EXERCISE DIRECTIONS -
All records below are to be set down precisely as written, excluding pictures.

RECORDS PROVIDED -
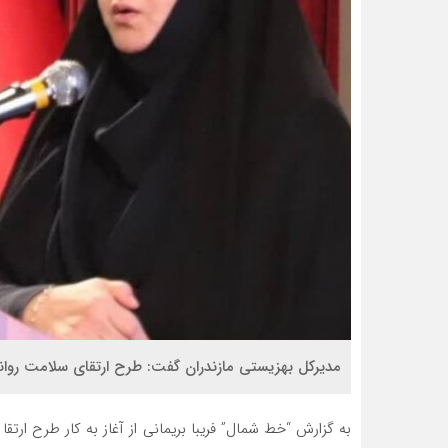
مدیرکل بهزیستی مازندران گفت: طرح ارتقای سلامت روان
به گزارش “خط شمال” فریبا بریمانی از آغاز به کار طرح ارتق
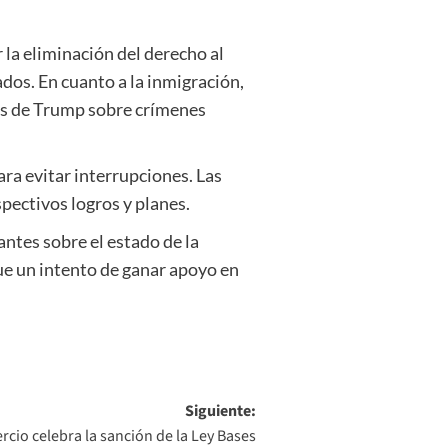
la eliminación del derecho al
dos. En cuanto a la inmigración,
nes de Trump sobre crímenes
ara evitar interrupciones. Las
pectivos logros y planes.
antes sobre el estado de la
ue un intento de ganar apoyo en
Siguiente:
cio celebra la sanción de la Ley Bases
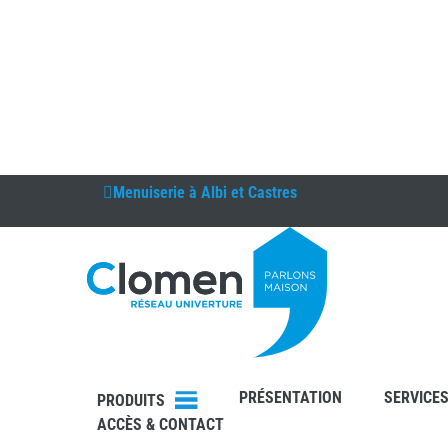
Menuiserie à
Albi et Castres
DEVIS
RDV
PRÉSENTATION
SERVICE
PRODUITS
ACCÈS & CONTACT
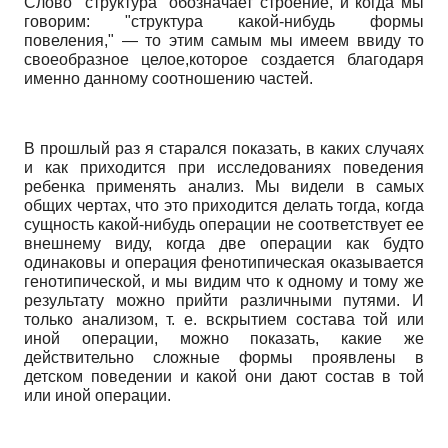
Слово "структура" обозначает строение, и когда мы
говорим: "структура какой-нибудь формы
повеления," — то этим самым мы имеем ввиду то
своеобразное целое,которое создается благодаря
именно данному соотношению частей.
В прошлый раз я старался показать, в каких случаях
и как приходится при исследованиях поведения
ребенка применять анализ. Мы видели в самых
общих чертах, что это приходится делать тогда, когда
сущность какой-нибудь операции не соответствует ее
внешнему виду, когда две операции как будто
одинаковы и операция фенотипическая оказывается
генотипической, и мы видим что к одному и тому же
результату можно прийти различными путями. И
только анализом, т. е. вскрытием состава той или
иной операции, можно показать, какие же
действительно сложные формы проявлены в
детском поведении и какой они дают состав в той
или иной операции.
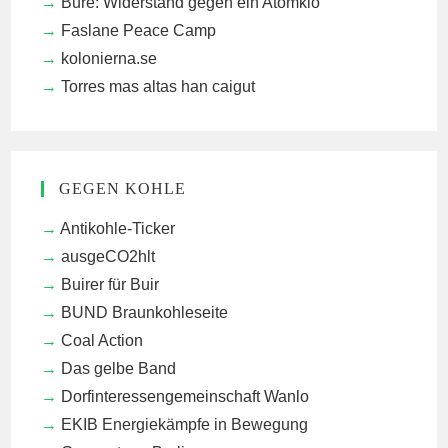
Bure: Widerstand gegen ein Atomklo
Faslane Peace Camp
kolonierna.se
Torres mas altas han caigut
GEGEN KOHLE
Antikohle-Ticker
ausgeCO2hlt
Buirer für Buir
BUND Braunkohleseite
Coal Action
Das gelbe Band
Dorfinteressengemeinschaft Wanlo
EKIB
Energiekämpfe in Bewegung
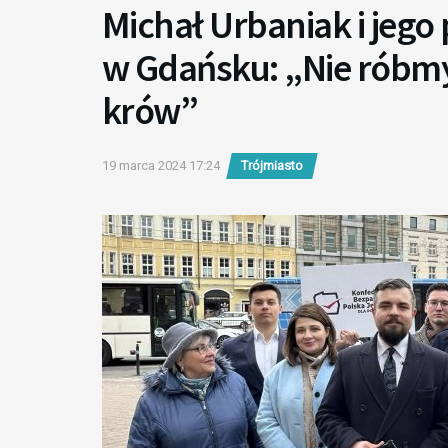
Michał Urbaniak i jeg
w Gdańsku: „Nie róbm
krów”
19 marca 2024 17:24
Trójmiasto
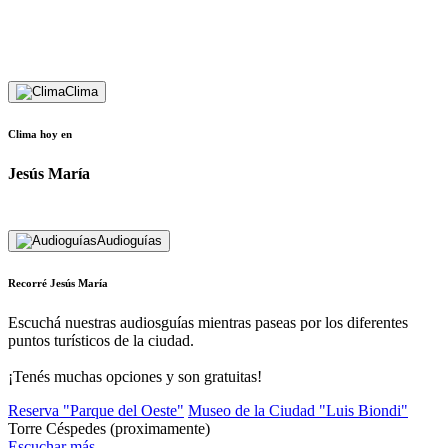
Clima
Clima hoy en
Jesús María
Audioguías
Recorré Jesús María
Escuchá nuestras audiosguías mientras paseas por los diferentes
puntos turísticos de la ciudad.
¡Tenés muchas opciones y son gratuitas!
Reserva "Parque del Oeste"
Museo de la Ciudad "Luis Biondi"
Torre Céspedes
(proximamente)
Escuchar más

COMPLETED TASK -
مدیرکل بهزیستی مازندران گفت: طرح ارتقای سلامت روان
به گزارش “خط شمال” فریبا بریمانی از آغاز به کار طرح ارتق
la eliminación del derecho al
dos. En cuanto a la inmigración,
nes de Trump sobre crímenes
ara evitar interrupciones. Las
pectivos logros y planes.
antes sobre el estado de la
ue un intento de ganar apoyo en
Siguiente:
cio celebra la sanción de la Ley Bases
Menuiserie à
Albi et Castres
DEVIS
RDV
PRÉSENTATION
SERVICE
PRODUITS
ACCÈS & CONTACT
Слово "структура" обозначает строение, и когда мы
говорим: "структура какой-нибудь формы
повеления," — то этим самым мы имеем ввиду то
своеобразное целое,которое создается благодаря
именно данному соотношению частей.
В прошлый раз я старался показать, в каких случаях
и как приходится при исследованиях поведения
ребенка применять анализ. Мы видели в самых
общих чертах, что это приходится делать тогда, когда
сущность какой-нибудь операции не соответствует ее
внешнему виду, когда две операции как будто
одинаковы и операция фенотипическая оказывается
генотипической, и мы видим что к одному и тому же
результату можно прийти различными путями. И
только анализом, т. е. вскрытием состава той или
иной операции, можно показать, какие же
действительно сложные формы проявлены в
детском поведении и какой они дают состав в той
или иной операции.
Bure: Widerstand gegen ein Atomklo
Faslane Peace Camp
kolonierna.se
Torres mas altas han caigut
GEGEN KOHLE
Antikohle-Ticker
ausgeCO2hlt
Buirer für Buir
BUND Braunkohleseite
Coal Action
Das gelbe Band
Dorfinteressengemeinschaft Wanlo
EKIB
Energiekämpfe in Bewegung
Michał Urbaniak i jeg
w Gdańsku: „Nie róbm
krów”
19 marca 2024 17:24
Trójmiasto
Clima
Clima hoy en
Jesús María
Audioguías
Recorré Jesús María
Escuchá nuestras audiosguías mientras paseas por los diferentes
puntos turísticos de la ciudad.
¡Tenés muchas opciones y son gratuitas!
Reserva "Parque del Oeste"
Museo de la Ciudad "Luis Biondi"
Torre Céspedes
(proximamente)
Escuchar más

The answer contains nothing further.